Like, I just want a standard dictionary showing translation *and decomposition information* for characters?
So would the best format be:
* raw line-delimited text with nonstandard field delimiters (what these two projects decided to use for some reason)
* Excel/OpenOffice spreadsheet
* Word/OpenOffice document
* stick it in a proprietary binary database
PROBABLY (sigh) JSON is the only real option
@h mmm, binary JSON
the 'nice' thing about JSON becoming The Universal Data Standard For Everything is that you can almost but not *quite* represent Lisp lists in it.
and you can almost but not *quite* represent sets in it
and you can almost but not *quite* represent arbitrary dictionaries in it (ie with non-text keys)

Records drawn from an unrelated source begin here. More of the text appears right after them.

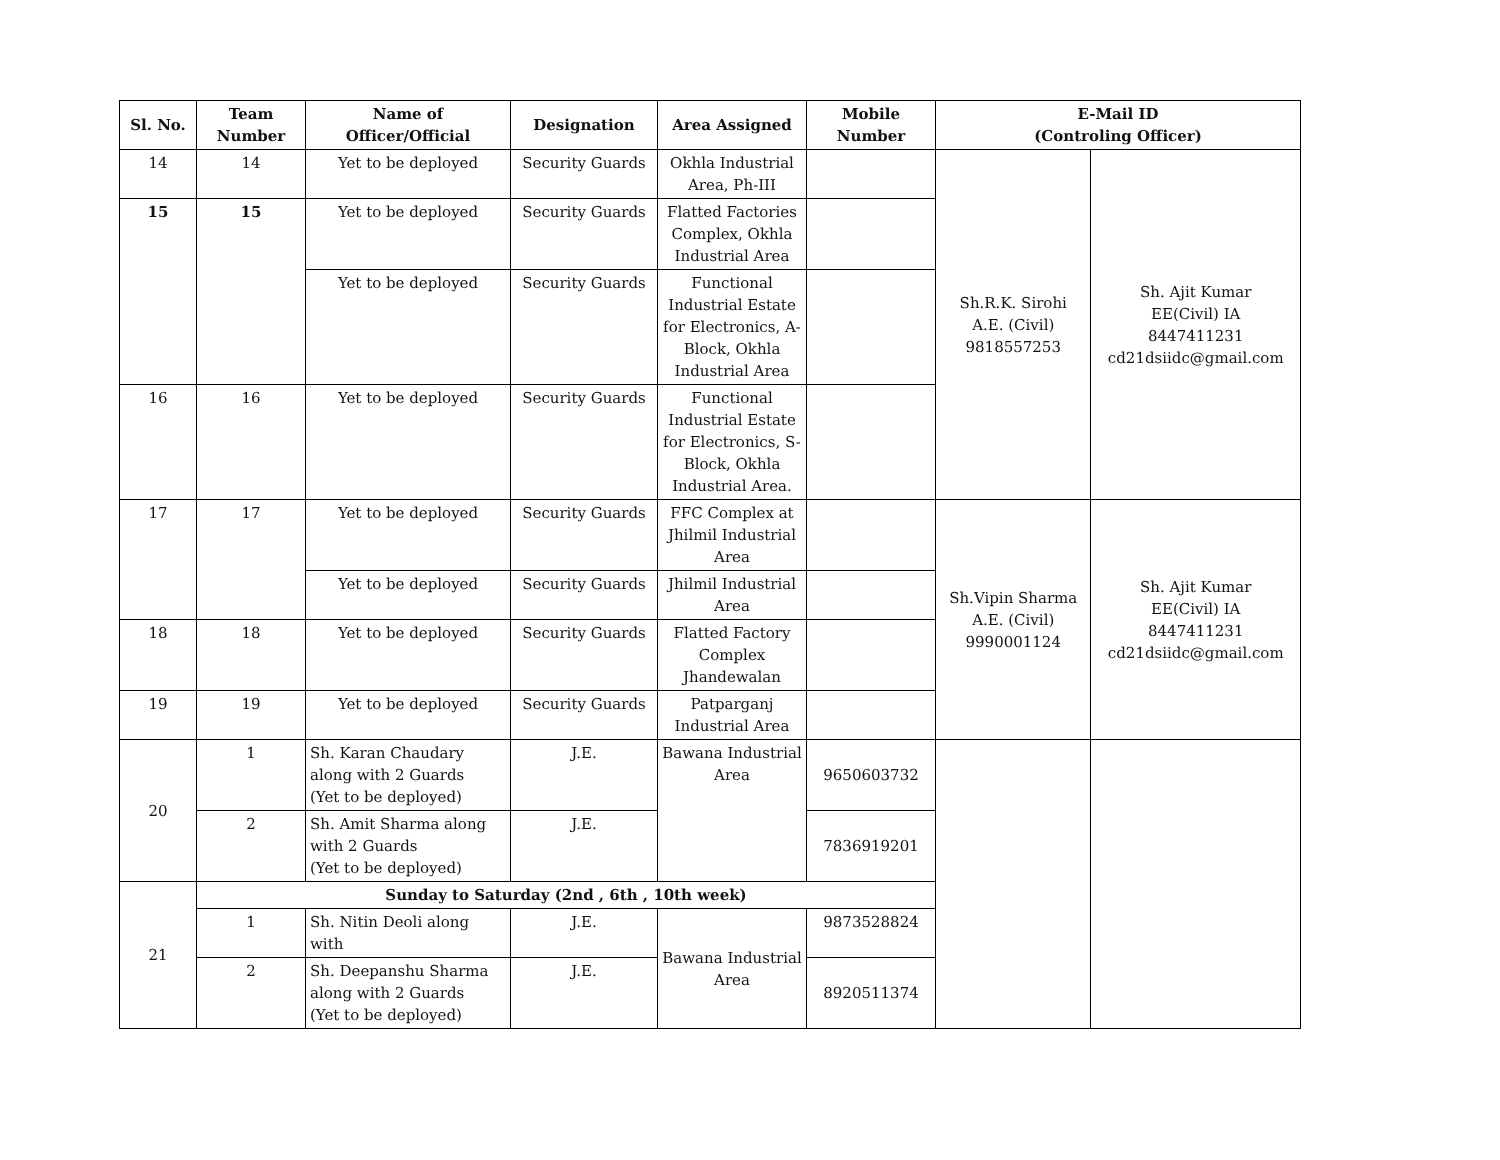| Sl. No. | Team Number | Name of Officer/Official | Designation | Area Assigned | Mobile Number | E-Mail ID (Controling Officer) | |
| --- | --- | --- | --- | --- | --- | --- | --- |
| 14 | 14 | Yet to be deployed | Security Guards | Okhla Industrial Area, Ph-III | | Sh.R.K. Sirohi A.E. (Civil) 9818557253 | Sh. Ajit Kumar EE(Civil) IA 8447411231 cd21dsiidc@gmail.com |
| 15 | 15 | Yet to be deployed | Security Guards | Flatted Factories Complex, Okhla Industrial Area | | | |
| | | Yet to be deployed | Security Guards | Functional Industrial Estate for Electronics, A-Block, Okhla Industrial Area | | | |
| 16 | 16 | Yet to be deployed | Security Guards | Functional Industrial Estate for Electronics, S-Block, Okhla Industrial Area. | | | |
| 17 | 17 | Yet to be deployed | Security Guards | FFC Complex at Jhilmil Industrial Area | | Sh.Vipin Sharma A.E. (Civil) 9990001124 | Sh. Ajit Kumar EE(Civil) IA 8447411231 cd21dsiidc@gmail.com |
| | | Yet to be deployed | Security Guards | Jhilmil Industrial Area | | | |
| 18 | 18 | Yet to be deployed | Security Guards | Flatted Factory Complex Jhandewalan | | | |
| 19 | 19 | Yet to be deployed | Security Guards | Patparganj Industrial Area | | | |
| 20 | 1 | Sh. Karan Chaudary along with 2 Guards (Yet to be deployed) | J.E. | Bawana Industrial Area | 9650603732 | | |
| | 2 | Sh. Amit Sharma along with 2 Guards (Yet to be deployed) | J.E. | | 7836919201 | | |
| 21 | Sunday to Saturday (2nd , 6th , 10th week) | | | | | | |
| | 1 | Sh. Nitin Deoli along with | J.E. | Bawana Industrial Area | 9873528824 | | |
| | 2 | Sh. Deepanshu Sharma along with 2 Guards (Yet to be deployed) | J.E. | | 8920511374 | | |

and it almost but not *quite* even has integers
and you really can't represent program code at all unless you like pain and suffering
@natecull @h Have you heard of Rivest's canonical s-expressions? Used in encryption software you use every day, whether you know it or not! Comes with a nice binary encoding! https://en.wikipedia.org/wiki/Canonical_S-expressions
@h @natecull https://www.gnupg.org/documentation/manuals/gcrypt/Cryptographic-Functions.html#Cryptographic-Functions shows some real-world structures.
However, almost nobody is using canonical s-exps outside of crypto software. I think they're a cool undernoticed technology though.
@cwebber @h My feeling is that s-exps are missing just one little thing that would make them even more useful, and that's a 'term' marker. Can easily be added of course just by reserving a symbol, but then you have to deal with that symbol being reserved.
You can get a whole lot done with sexps but for dealing with, eg, JSON-like intermixed lists and dictionaries, you kind of need some syntax to indicate that there's a difference between the two.
within a single format, you can make a lot of assumptions.
but when you mix-n-match, suddenly you either have to wrap every 'foreign' bit of data in a whole mess of careful abstractions or you just have ambiguity
Idea is similar to json-ld: your local "compacted" document has symbols that you know map to particular unique URI-bound properties. You have an environment locally that maps these. You can then "expand" (or transform to json-ld or back) for exchange between servers.
IMO your editor can help a lot too... rainbow-delimiters, smartparens (or paredit), parinfer and etc can help a lot! https://dustycloud.org/tmp/emacs_lisp_setup.png
@natecull @cwebber Then I'm more at home with a Wirth way of doing things, and Mac Pascal was a big thing on the Mac back then. I have the feeling that various currents and undercurrents flow in different directions, sometimes without direct relation to a specific platform. Although I do agree that technical devices *inform* ways of doing things, and they certainly influence *how* tools are used, they are not the tool themselves.